Hace poco estuve en Santo Domingo. No sé cuántas torres altísimas conté (algunas parecían vacías para ahí estaban). Nunca supe cuál, entre tantos, era el centro comercial más grande. Amigos me hablaron de restaurantes en los cuales se “come de todo”. En las zonas de los ricos, donde la inmensa mayoría de la gente es llamativamente blanquísima, observé torres que parecían de Miami. ¿Cuánto costará vivir ahí?, me preguntaba. Creo que no hay carro de lujo que, en el estacionamiento de una de esas súper torres o en la marquesina de alguna de las mansiones del lugar, no pueda haber. Es realmente impresionante lo que se ve en esas zonas ricas. ¿Y hay tanta gente que puede vivir ahí?, volvía a preguntarme. Seguía mirando. Tras ver tanta grandiosidad concluí que, en efecto, no es propaganda ni un sueño vendido allá cuando tocaba a las puertas el nuevo siglo: el “progreso” dominicano, así lo atestigua Santo Domingo, es una realidad más que tangible. Ahora bien, ¿para quienes?

En el contexto de la modernidad occidental capitalista, esto es, de sus discursos-dispositivos, cuando ocurren grandes transformaciones materiales en una sociedad surge un nuevo sujeto con otras subjetividades (entiéndase formas diferentes de pensar, ser-estar en la vida y de dar sentido a la realidad). El significado de la felicidad (el mejor vivir) cambia por cuanto distintos son los medios que se usan para alcanzarla y éstos, a su vez, se convierten en fines en sí mismos. En el caso dominicano, el discurso del progreso ha instalado unos consensos, en la mente de la mayoría de la gente, que tienen que ver, fundamentalmente, con cómo se asume (en el nivel abstracto-mental) y se goza (en lo físico-corporal) la vida. Los medios de comunicación dominicanos (televisión, radio y ahora redes sociales) son los transmisores por excelencia de dichos consensos. Un consenso que establece que la vida es un desear constante: desear bienes materiales (para dejar de ser “pobre”); desear un tipo de físico que es “bello” y “correcto” (para superar el “pelo malo” y el color “curtío”); desear vivir y hablar como “la gente bien” (no como los “barriales”). El dominicano medio, que pasa diariamente horas mirando televisión, en tanto se construye en las ausencias (desde lo que no tiene), es un sujeto del deseo cuya vida, siempre, entiende, está incompleta y los medios le dicen cómo “llenarla”.
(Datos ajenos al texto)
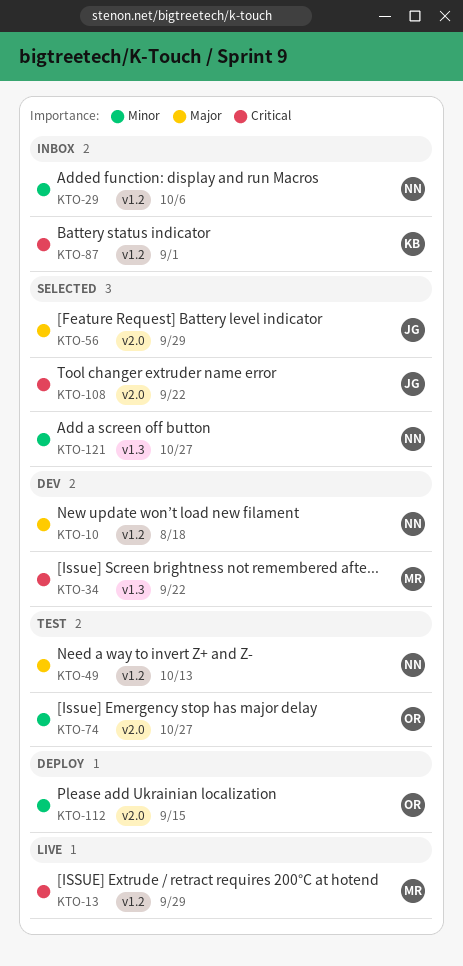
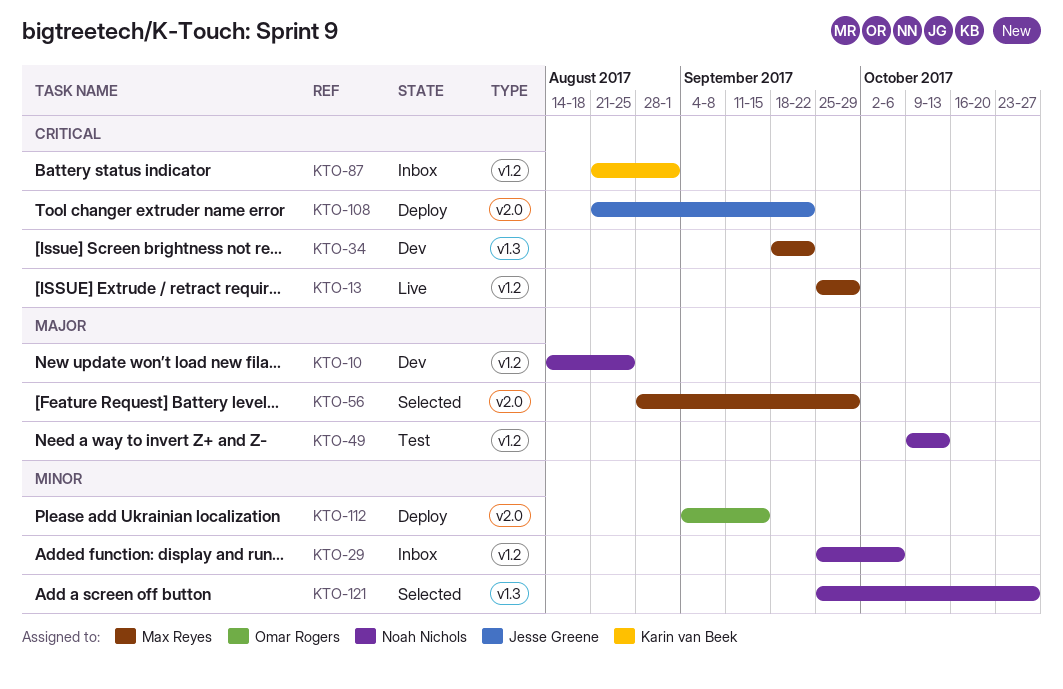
KTO-10, due: Aug 18 -> Aug 25
KTO-56, owner: Jesse Greene -> Max Reyes
KTO-74: present -> none
KTO-108, status: Selected -> Deploy

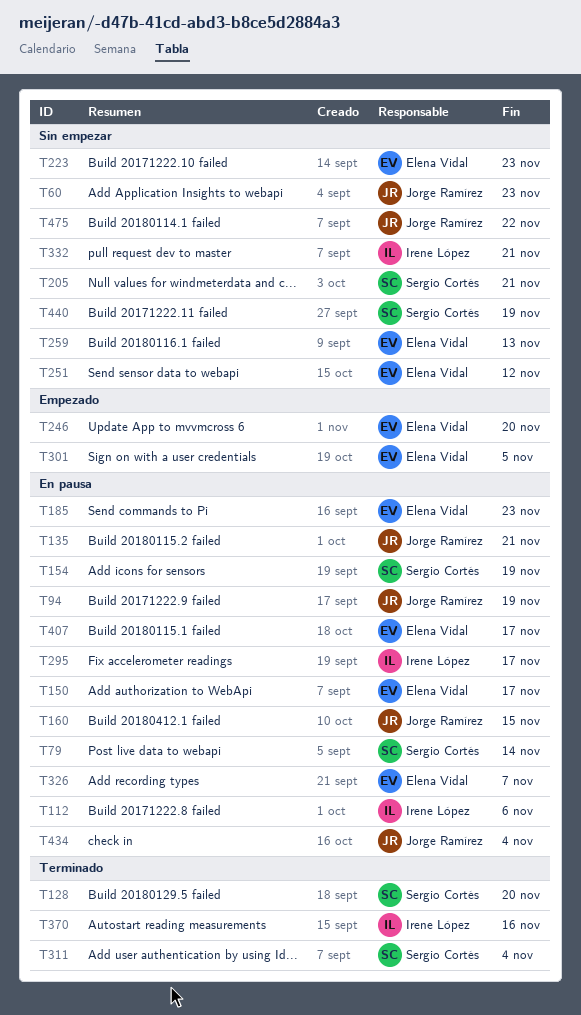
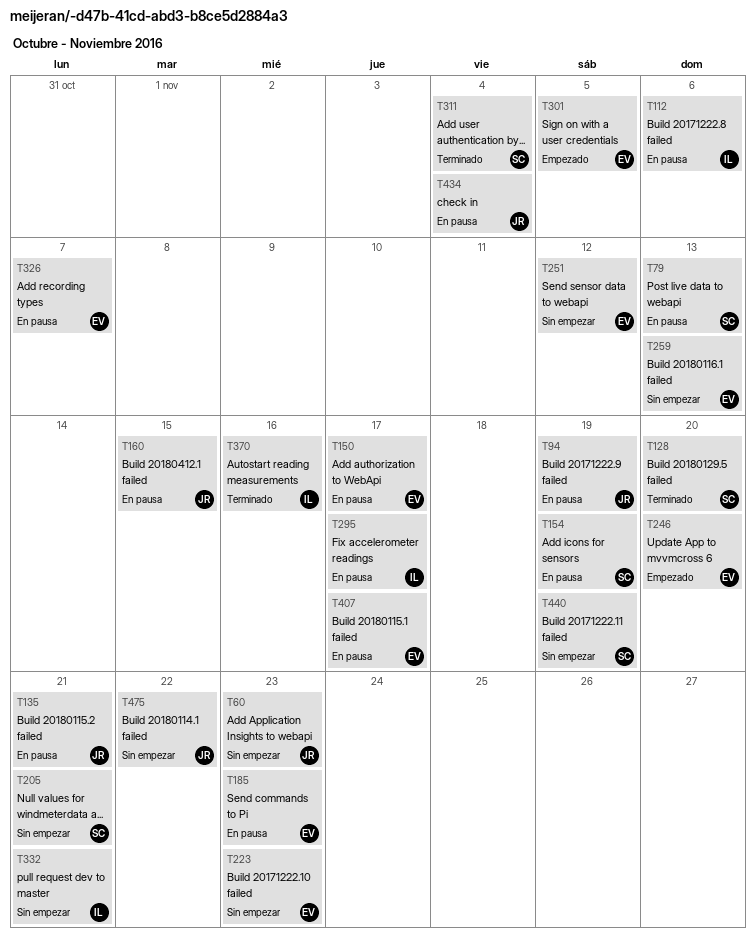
T79, due: Nov 14 -> Nov 13

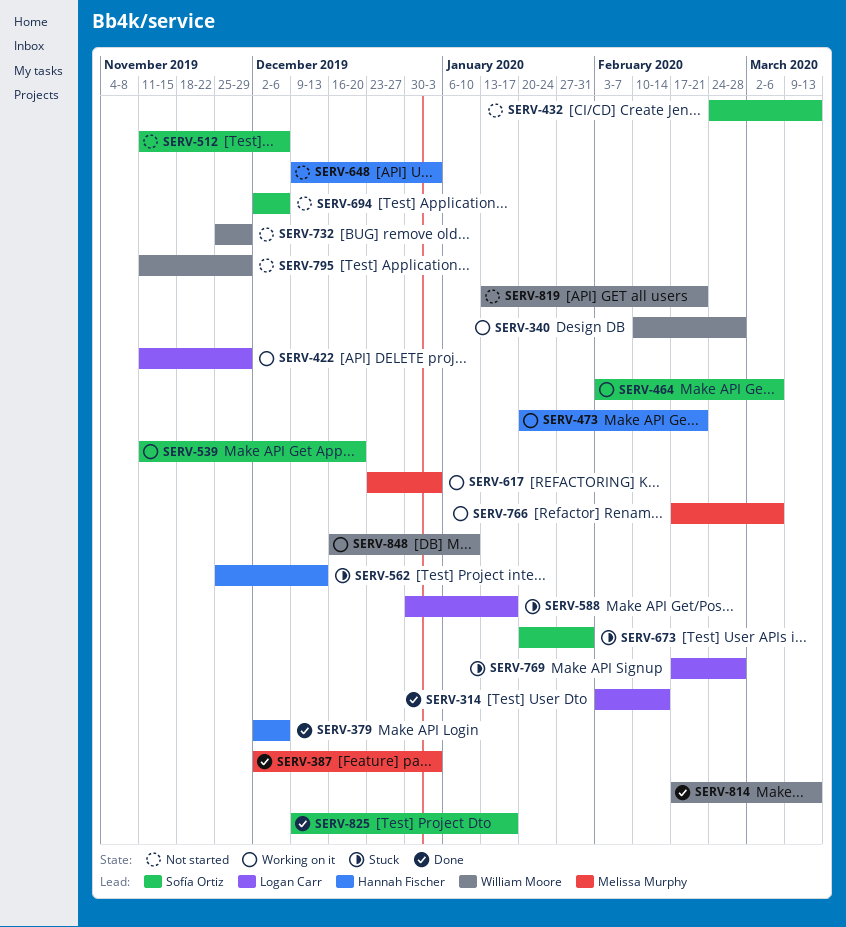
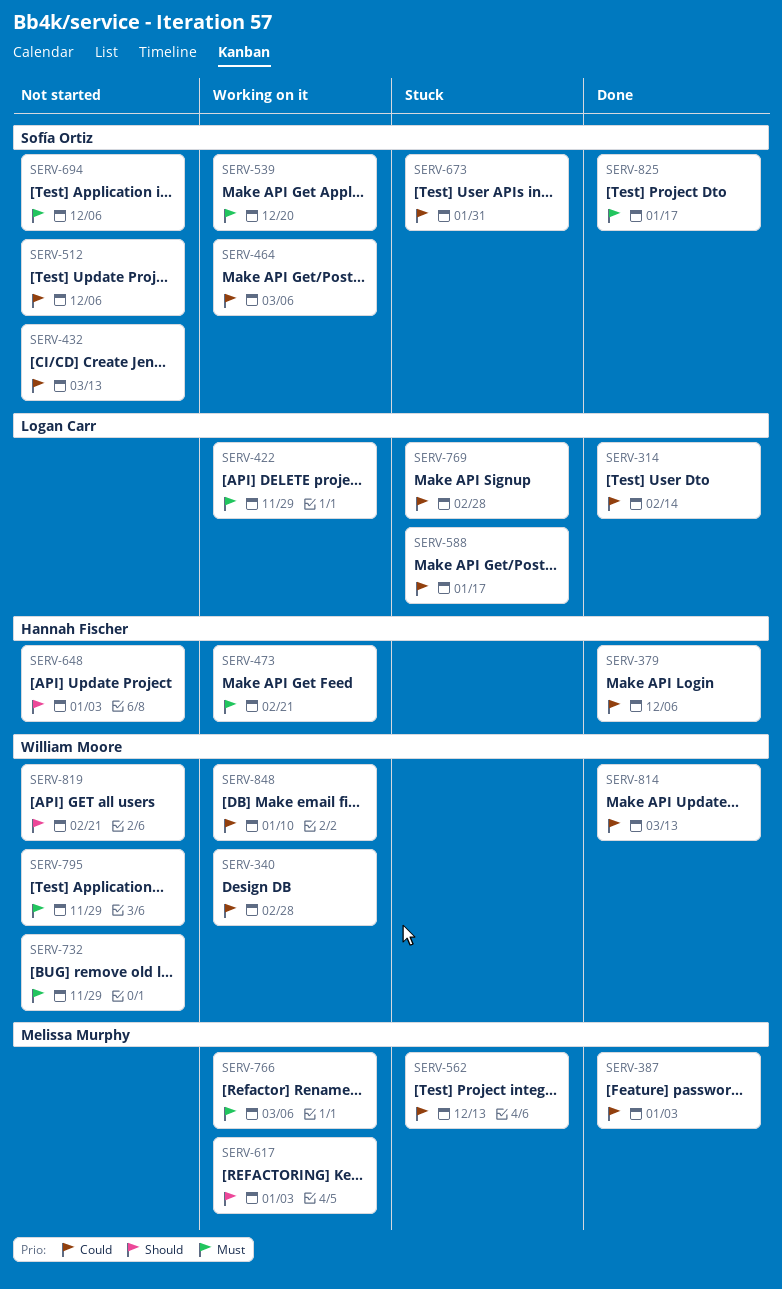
SERV-562, owner: Hannah Fischer -> Melissa Murphy

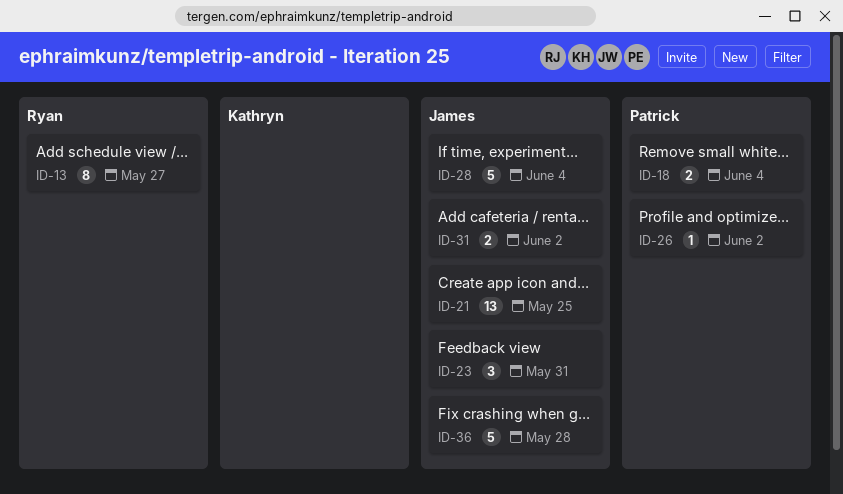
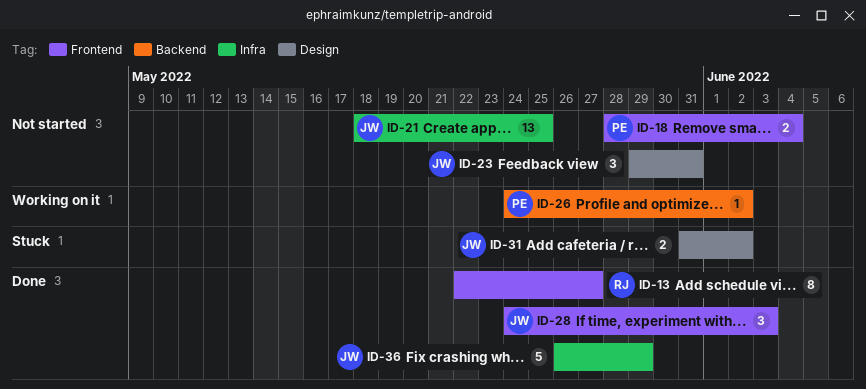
ID-28, estimate: 5 -> 3
ID-28, due: Jun 4 -> Jun 3
ID-36, due: May 28 -> May 29

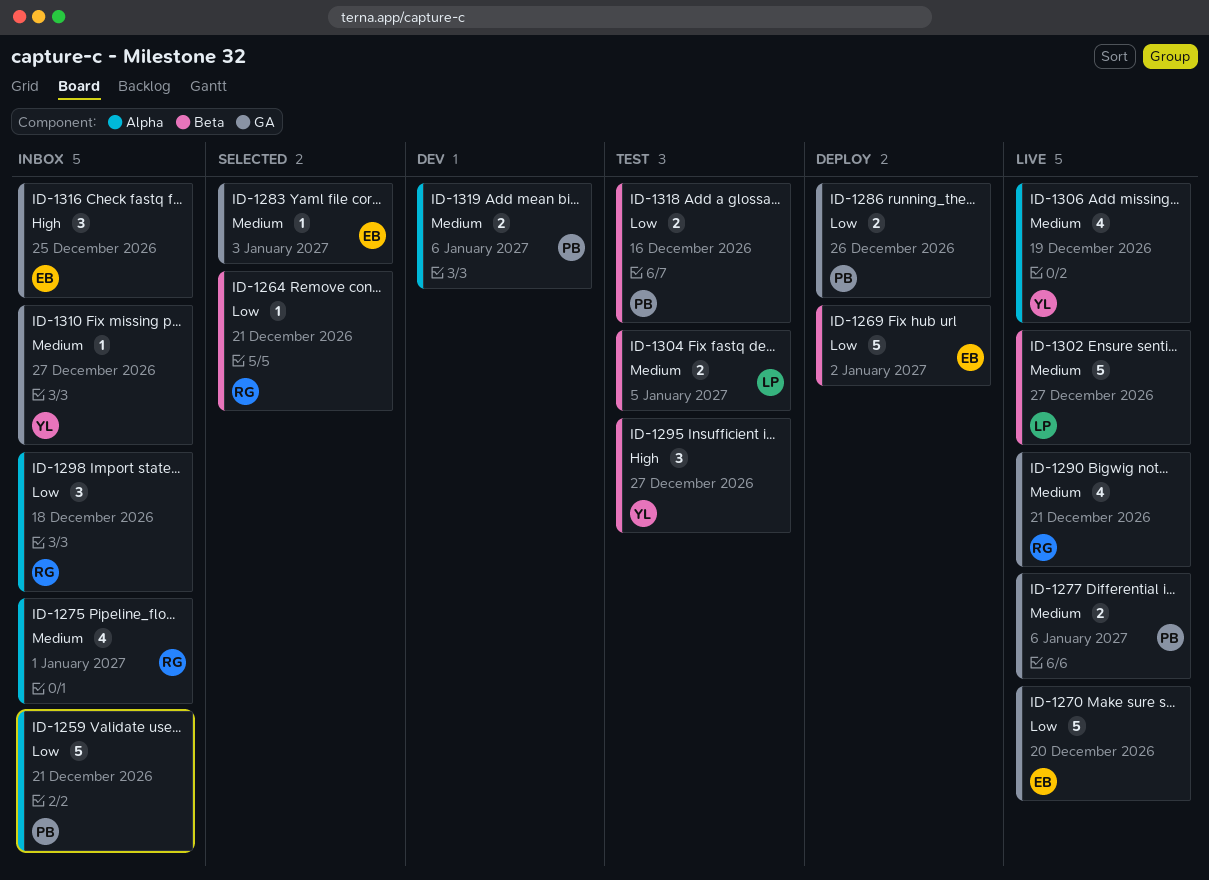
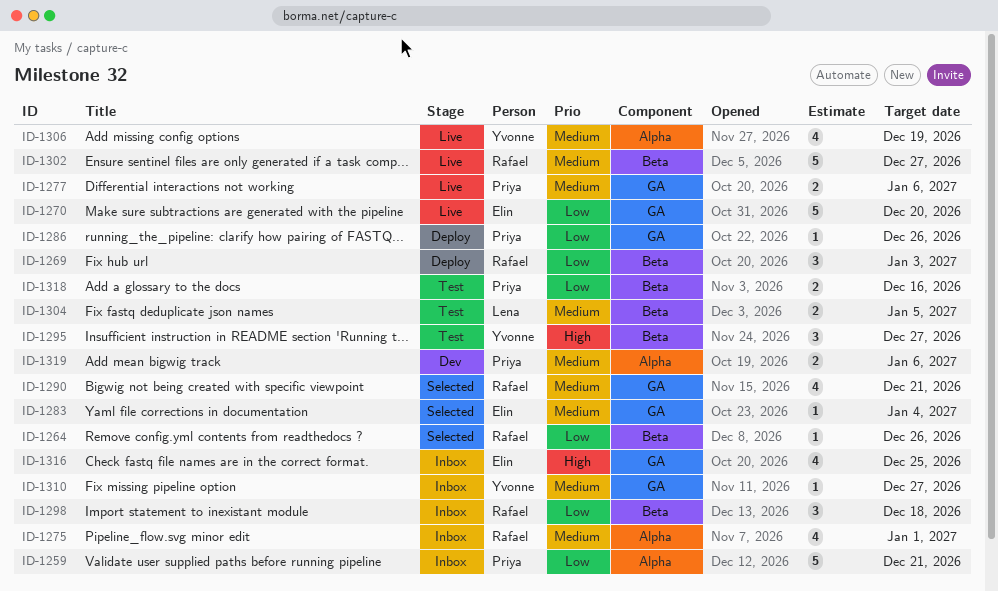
ID-1264, due: Dec 21 -> Dec 26
ID-1269, owner: Elin -> Rafael
ID-1269, estimate: 5 -> 3
ID-1269, due: Jan 2 -> Jan 3
ID-1283, due: Jan 3 -> Jan 4
ID-1286, estimate: 2 -> 1
ID-1290, status: Live -> Selected
ID-1298, label: Alpha -> Beta
ID-1302, owner: Lena -> Rafael
ID-1316, estimate: 3 -> 4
En ese marco, el dominicano, por pobre y desgraciado que sea, “vive el progreso” todos los días en forma de torres, elevados y millares de vehículos transitando por las calles. Cosas que antes no veía. Entonces, en el contexto de un paradigma que establece una linealidad del tiempo según el cual la historia es ascendente (hacia el progreso), pues concluye que efectivamente todo va “mejorando” por cuanto ahora hay cosas que antes no había. No importa que, para la mayoría, esas cosas nuevas sean, en el mejor de los casos, inalcanzables.

En una sociedad donde lo que prima es el deseo de tener para ser, ¿qué pasa cuando la mayoría de la gente no puede tener? En la sociedad dominicana los que no pueden tener son la inmensa mayoría. Los que viven lejos de las zonas de la gente blanquísima de Santo Domingo. Los condenados a vivir en la nada sin posibilidad de ser, con el “color de piel incorrecto”, las “facciones malas”, sin educación formal, pero que, al mismo tiempo, en tanto asumieron el discurso del progreso material y el deseo, van a buscar la forma de conseguir lo que necesitan para poder “vivir bien” y “ser”. La excluyente y desigual sociedad dominicana no les permite alcanzarlo por las vías formales (el pobre, si logra estudiar, tal vez consigue un trabajo que apenas le dé para comer), pues ellos lo intentarán por las malas. Al final, ¿no era el progreso lo importante? Pues la ley de la fuerza es lo que queda. Pasarle por encima al otro. Buscar dinero dónde y cómo sea. Todo vale. El fin es tener para ser.

En el otro costado, está la clase dominante de los ricos tradicionales que viven en un mundo paralelo de opulencia, felicidad y deseos cumplidos (que ahora muestran en redes sociales).  Cerca de estos últimos, están los que viven del régimen político imperante. Ahí se mueven desde el político (casi siempre millonario) hasta periodistas y figuras públicas quienes forman parte de una extensa red de afortunados que el poder político beneficia con dinero del erario de conformidad a su obediencia y efectividad ensalzando dirigentes políticos y partidos. Actualmente existe una clase política/empresarial tan o más rica que importantes segmentos de la oligarquía tradicional. Es decir, estamos hablando de los que tienen y, por tanto, “son”. Los que, desde yipetas y apartamentos en torres, miran, con desprecio, al resto de dominicanos que “no son”.

¿Es sostenible en el tiempo un sistema social tan desequilibrado?, ¿se podrá mantener más allá de la existencia de las estructuras materiales (económicas) y simbólicas (culturales) existentes? La respuesta, lapidaria y rotunda, es que no. La sociedad dominicana es una bomba de tiempo que, de seguir por el mismo camino, en algún momento explotará. No es posible sostener un tejido social tan envenenado y deshumanizando por mucho más tiempo. Las élites dominicanas (económicas y políticas) que propician este tipo de sociedad están jugando con fuego y, si algo no cambia, se van a quemar. El paradigma del progreso preponderante, que ha sido mal asumido y, por tanto, conducido a los desequilibrios actuales, no solo tendrá que ser sustituido por otras estructuras políticas y económicas, sino que, también, deberá dar lugar a otros entendidos e identidades colectivas en el marco de un sentido común diferente.

Podemos ir ya articulando esos entendidos conducentes a lo diferente para que, cuando ocurran los cambios (que vendrán vía un cambio en el sistema-mundo capitalista o vía coyunturas socio-políticas internas), tengamos con qué sustituir lo viejo. Esto es, tener estructuras con las cuales reemplazar las que se irán desmontando. Sería maravilloso que esas nuevas estructuras, por primera vez, las articule el pueblo, que será, en ese contexto, otro pueblo. Así se podrá crear otra sociedad. Que no será explosiva sino que más vivible, humana y feliz. Una felicidad basada en el vivir bien y no en el deshumanizante, insostenible y simplista deseo de tener.